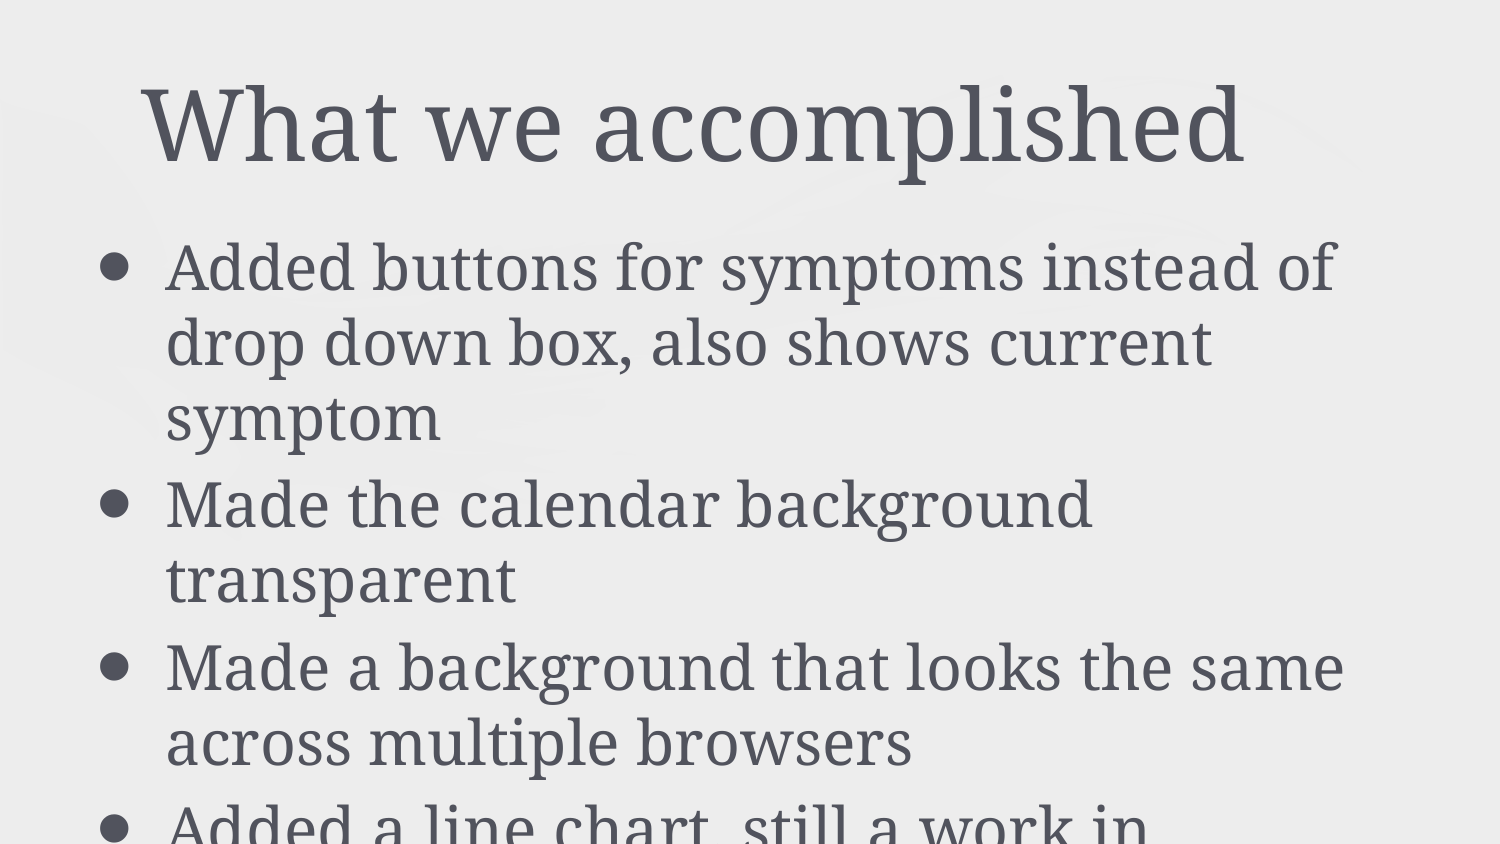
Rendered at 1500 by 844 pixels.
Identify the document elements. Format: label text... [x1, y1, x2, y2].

--

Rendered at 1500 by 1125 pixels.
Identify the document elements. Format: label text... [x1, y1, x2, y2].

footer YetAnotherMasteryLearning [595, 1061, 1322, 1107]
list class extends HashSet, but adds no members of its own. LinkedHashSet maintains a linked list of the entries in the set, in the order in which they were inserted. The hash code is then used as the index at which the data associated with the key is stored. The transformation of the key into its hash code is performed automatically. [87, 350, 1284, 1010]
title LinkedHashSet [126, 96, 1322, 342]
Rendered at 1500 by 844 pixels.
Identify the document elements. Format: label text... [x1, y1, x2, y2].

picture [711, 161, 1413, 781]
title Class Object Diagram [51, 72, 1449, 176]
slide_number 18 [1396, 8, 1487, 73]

---

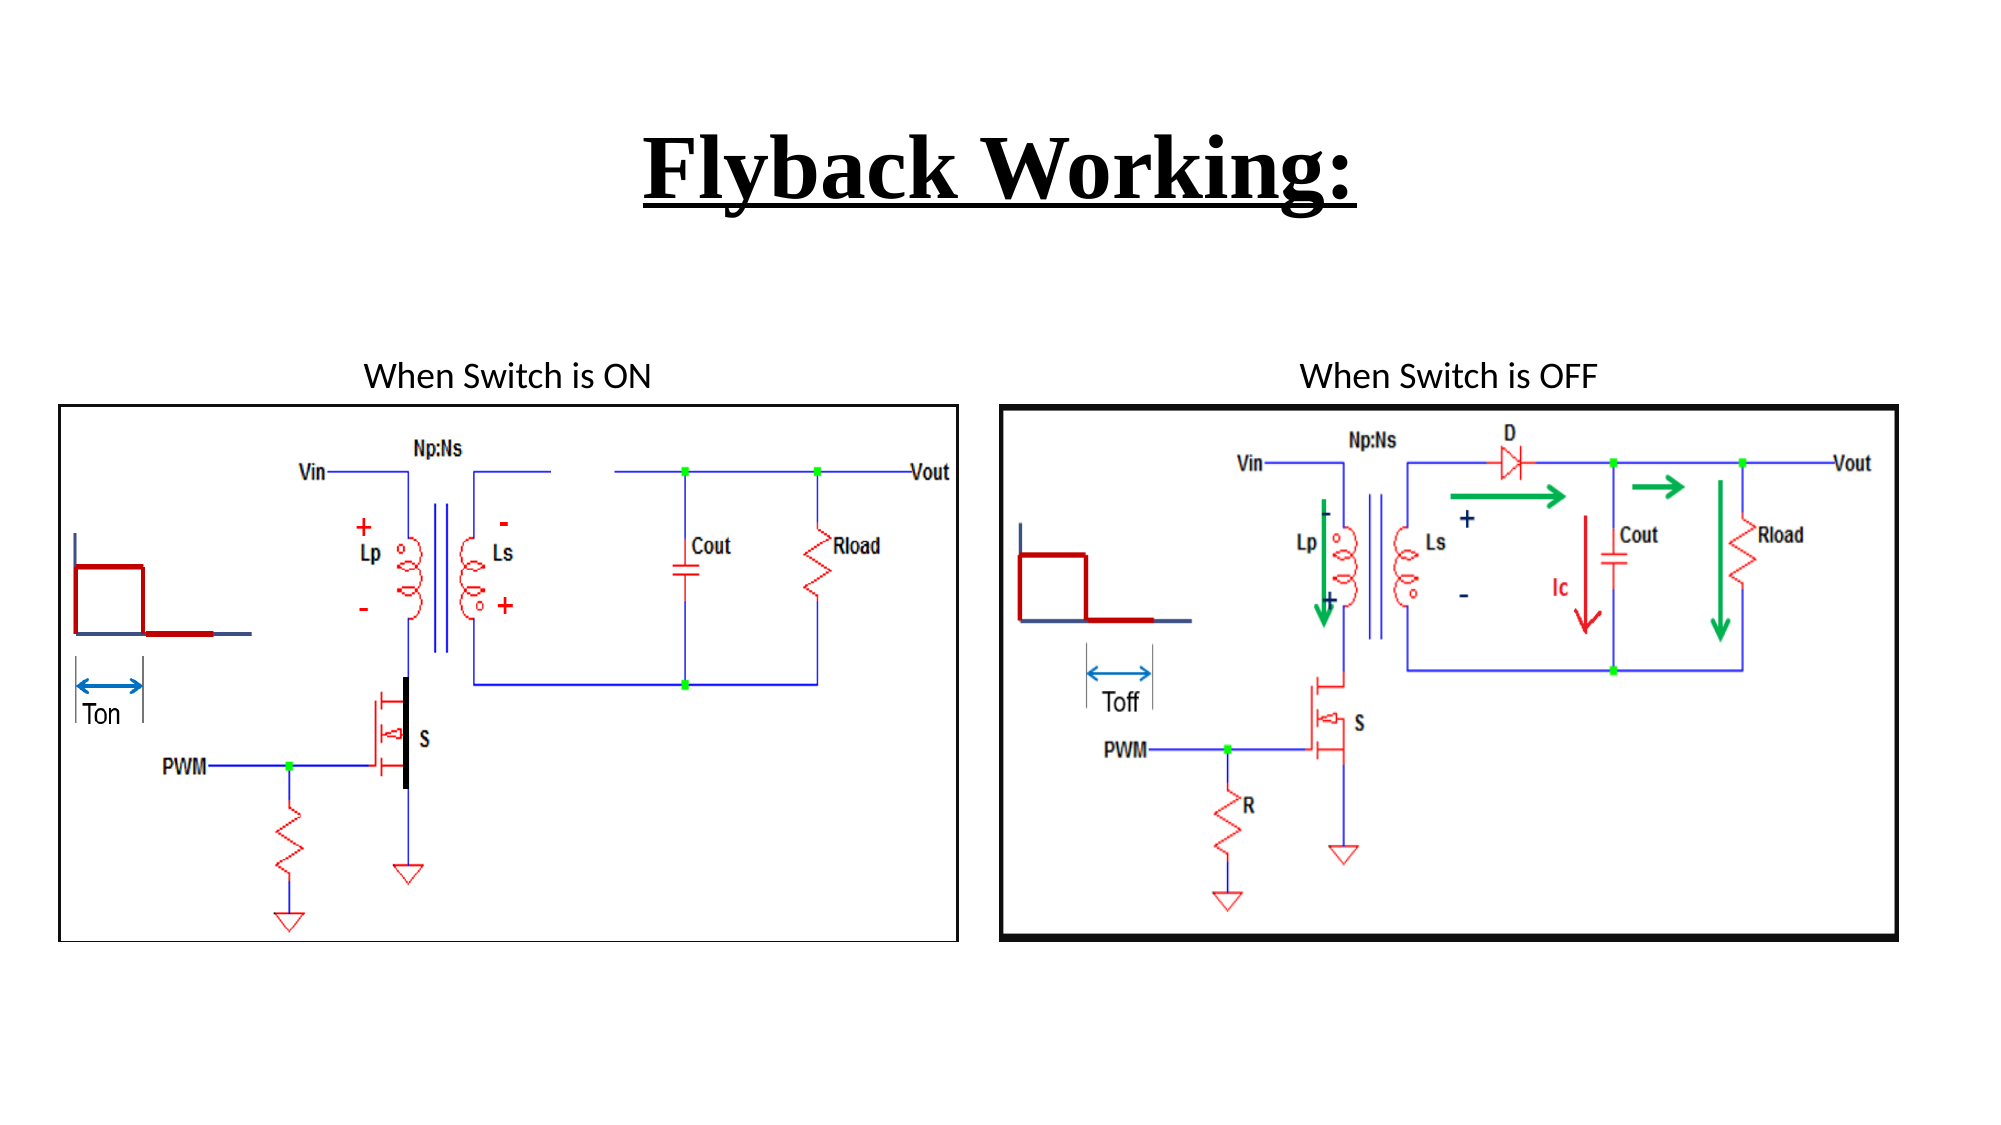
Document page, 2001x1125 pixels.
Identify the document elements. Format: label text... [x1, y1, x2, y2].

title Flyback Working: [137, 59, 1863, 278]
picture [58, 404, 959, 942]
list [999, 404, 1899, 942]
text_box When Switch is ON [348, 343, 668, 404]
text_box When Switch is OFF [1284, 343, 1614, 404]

▶ Action item: If a line in the records contains "pixels", report it.

▶ Solution to this problem:
Rendered at 1500 by 844 pixels.
Rendered at 1500 by 1125 pixels.
Rendered at 1500 by 844 pixels.
Document page, 2001x1125 pixels.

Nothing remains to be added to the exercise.